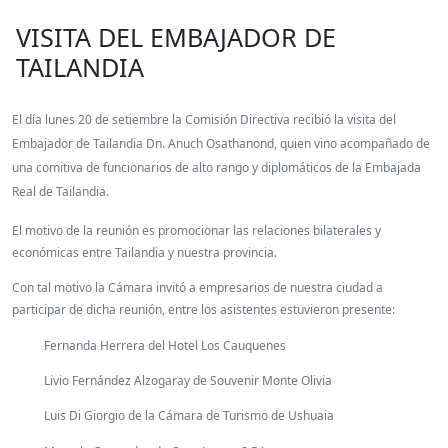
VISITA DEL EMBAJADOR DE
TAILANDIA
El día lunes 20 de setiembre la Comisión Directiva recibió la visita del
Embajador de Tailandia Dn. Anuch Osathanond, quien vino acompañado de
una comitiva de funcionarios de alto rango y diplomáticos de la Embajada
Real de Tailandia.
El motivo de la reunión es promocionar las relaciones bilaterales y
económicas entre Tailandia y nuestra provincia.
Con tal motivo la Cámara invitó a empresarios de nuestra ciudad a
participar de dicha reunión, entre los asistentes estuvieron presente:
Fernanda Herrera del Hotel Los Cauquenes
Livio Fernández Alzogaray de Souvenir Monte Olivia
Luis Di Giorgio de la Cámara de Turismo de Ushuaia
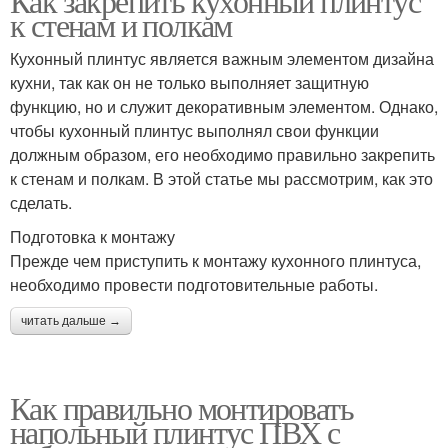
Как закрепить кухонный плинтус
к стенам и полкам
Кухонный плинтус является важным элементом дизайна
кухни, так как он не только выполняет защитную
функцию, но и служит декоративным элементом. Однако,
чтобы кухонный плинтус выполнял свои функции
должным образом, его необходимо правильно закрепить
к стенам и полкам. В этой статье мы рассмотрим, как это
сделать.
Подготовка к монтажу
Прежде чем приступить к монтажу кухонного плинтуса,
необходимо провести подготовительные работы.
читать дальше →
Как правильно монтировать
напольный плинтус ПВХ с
+++++
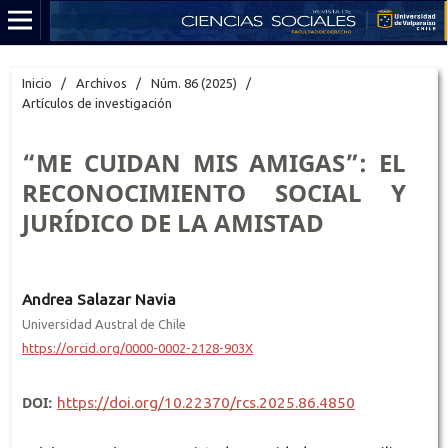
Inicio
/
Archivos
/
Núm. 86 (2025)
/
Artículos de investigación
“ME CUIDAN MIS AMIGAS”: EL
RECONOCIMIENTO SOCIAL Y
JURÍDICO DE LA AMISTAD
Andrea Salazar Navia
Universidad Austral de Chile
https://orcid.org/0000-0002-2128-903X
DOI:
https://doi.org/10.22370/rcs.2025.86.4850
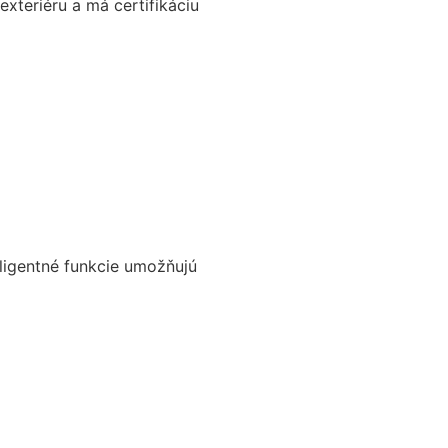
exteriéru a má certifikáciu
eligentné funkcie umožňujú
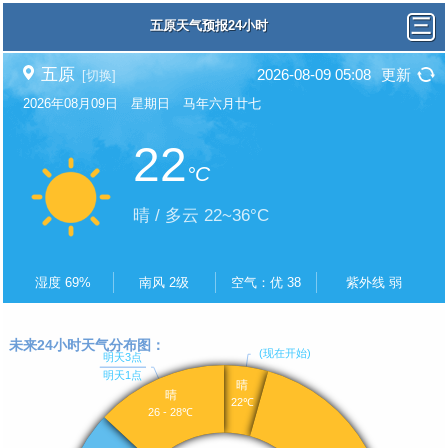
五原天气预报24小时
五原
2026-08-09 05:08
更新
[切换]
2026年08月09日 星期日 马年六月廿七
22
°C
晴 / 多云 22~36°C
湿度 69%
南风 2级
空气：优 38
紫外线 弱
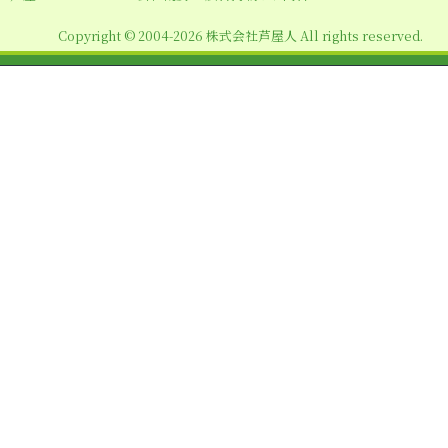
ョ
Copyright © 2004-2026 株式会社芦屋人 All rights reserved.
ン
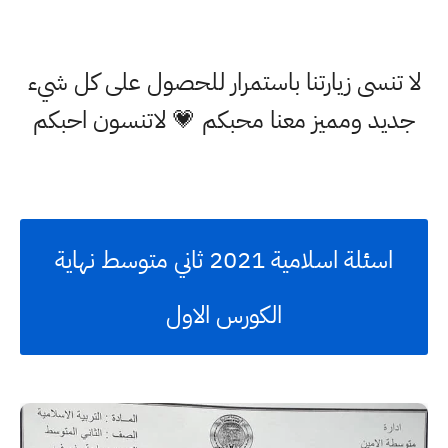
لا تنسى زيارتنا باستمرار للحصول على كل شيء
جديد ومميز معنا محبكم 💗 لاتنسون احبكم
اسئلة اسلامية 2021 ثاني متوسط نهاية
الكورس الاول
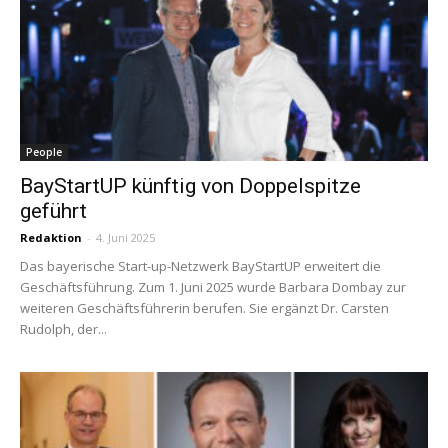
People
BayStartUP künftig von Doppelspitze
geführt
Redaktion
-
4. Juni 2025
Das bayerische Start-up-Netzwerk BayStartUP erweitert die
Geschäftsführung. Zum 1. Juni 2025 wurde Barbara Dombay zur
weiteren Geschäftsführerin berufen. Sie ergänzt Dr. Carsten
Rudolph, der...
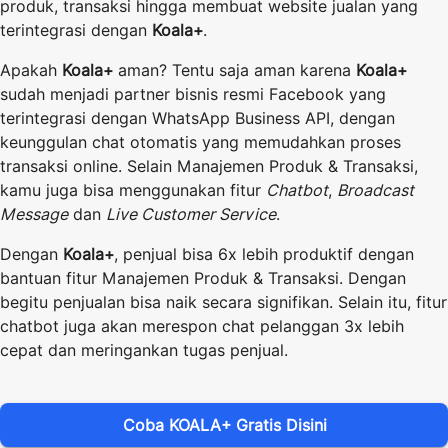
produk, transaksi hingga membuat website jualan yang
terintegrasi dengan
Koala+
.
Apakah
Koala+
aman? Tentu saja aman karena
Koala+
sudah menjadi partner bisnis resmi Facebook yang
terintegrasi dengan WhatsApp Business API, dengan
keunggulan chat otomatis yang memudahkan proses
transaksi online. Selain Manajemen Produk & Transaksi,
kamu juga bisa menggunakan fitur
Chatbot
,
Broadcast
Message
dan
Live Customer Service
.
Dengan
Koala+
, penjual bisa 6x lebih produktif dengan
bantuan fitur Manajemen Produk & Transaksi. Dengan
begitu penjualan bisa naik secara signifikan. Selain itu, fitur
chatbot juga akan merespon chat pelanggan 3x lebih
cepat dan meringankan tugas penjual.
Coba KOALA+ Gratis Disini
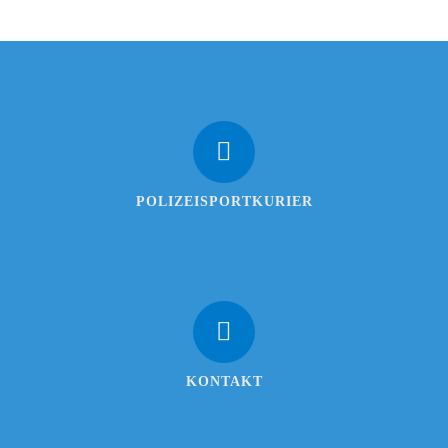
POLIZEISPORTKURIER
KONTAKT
+++++
What you are asked to do
Every line in the records that holds the word "закрепить" should be copied into the answer.

Answer
Как закрепить кухонный плинтус
должным образом, его необходимо правильно закрепить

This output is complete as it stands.